When it comes to Game of Thrones, costume design defines the look, feel and values of all the houses of the Seven Kingdoms. After all, aesthetics are politics, and the way a certain family feels to the viewer tends to be how they truly are.
Take, for example, the Lannisters and their golden and scarlet armor, implying wealth, pride, and power. Then there's the Starks, who wear wolf's fur and long draping cloaks, implying dignity, solitude, and solemn winter stoicism. I mean, just look at Season 7 Jon Snow. One look at him, and you kind of understand what type of character he is.
A noble Northerner, uncomfortable in the South, a fish out of water, a good man who commands respect attempting to understand the world around him. That's how his surrogate father Ned Stark, and Ned's father before, looked and felt.
So then, what about the series' last human villain, Cersei Lannister? Gone are the flowing regal dresses and long hair she sported for the majority of the series. Now, she's dressed like Snow White's Maleficent, with the spiked black shoulders of a villain. Since taking the Iron Throne, Cersei's costume design, especially in the season finale, has shown us exactly how dark her soul has become.
The chainmail-dress she wore during her dragon pit meeting with Daenerys and Jon Snow looks reptilian, silver, and overall inhuman.
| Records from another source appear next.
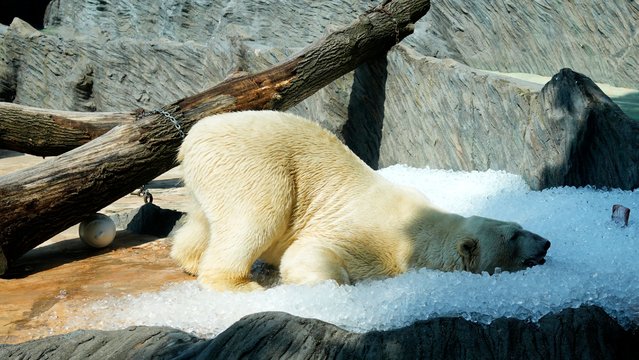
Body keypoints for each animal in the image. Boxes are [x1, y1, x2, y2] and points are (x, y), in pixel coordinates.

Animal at [171, 111, 552, 292]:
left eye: (521, 226)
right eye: (513, 236)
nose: (547, 242)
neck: (419, 229)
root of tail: (193, 137)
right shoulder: (372, 238)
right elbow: (309, 252)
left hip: (213, 175)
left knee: (208, 220)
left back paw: (190, 259)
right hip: (253, 164)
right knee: (257, 217)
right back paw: (239, 284)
Costume designer Michele Clapton had this to say on the subject:
"Something about the slashing and the twisting told you a lot about her character, a contradiction of the costume from the front. It's almost like a sting in the tail, something on edge as you see her walk away - there's something really disturbing about this woman."
And yet, the most terrifying part of this dress may be its spine. Obscured in most of the finale's scenes, up-close, its strangeness is clear.
It looks like a grafted exoskeleton straight out of science fiction, the spine of some alien xenomorph, a monstrosity growing out of its own skin. The deeper meaning here, considering Cersei's role in the story, is illuminating.
While most other characters have surrendered their short-term interests to save humankind from the dead, Cersei Lannister plans to betray the living for her petty goals of maintaining power over King's Landing. By selling out humankind to the dead, she has made her choice - she doesn't care about humanity, only power. In that way, she is more like the Night King, a prelude to the future that would take place under the eternal darkness of the long night.
Her exoskeletal appearance, her monstrous ideas and her anti-human philosophy are all conveyed in her clothing. She wants victory at any cost, and has no sentimentality in her, not even for her own brother. Suffice to say, the costume design is pretty strong!